→ **Passage given**:
::::

A Simple Guide to Creating an Antique-Looking Wooden Riser
I have recently been eyeing these beautiful vintage wood riser display stands –
It seemed simple enough to make my own, so I set out to recreate the look. This is a pretty quick and easy project that can be completed in an afternoon and you will be left with a fun little piece with tons of character!
For this project, you will need:
– slab of wood (dimensions are up to you – the more imperfections, the better!)
–miter saw (for tips on how to use a miter saw for beginners, check out this post!)
–orbital sander (a mouse sander or and other handheld one will work fine)
-stain of your choice (I used this one and Rustoleum Flagstone)
Helpful Items to create character on the wood:
–these wire end drill brushes
-hammer, chisels, screw driver, etc to rough up the slab
I started out by checking out my lumber stash. I was specifically looking for worn, aged pieces with cracks or imperfections since I was going for something with character. By the way, this lumber rack has been awesome for some garage organization.

::::

Items listed in a dataset
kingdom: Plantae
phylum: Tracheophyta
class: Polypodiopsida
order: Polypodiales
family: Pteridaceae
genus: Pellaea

::::

→ **Problem description**: Quote the wooden riser guide above word for word, from "For this project, you" to "will work fine)".

→ **Task answer**:
For this project, you will need:
– slab of wood (dimensions are up to you – the more imperfections, the better!)
–miter saw (for tips on how to use a miter saw for beginners, check out this post!)
–orbital sander (a mouse sander or and other handheld one will work fine)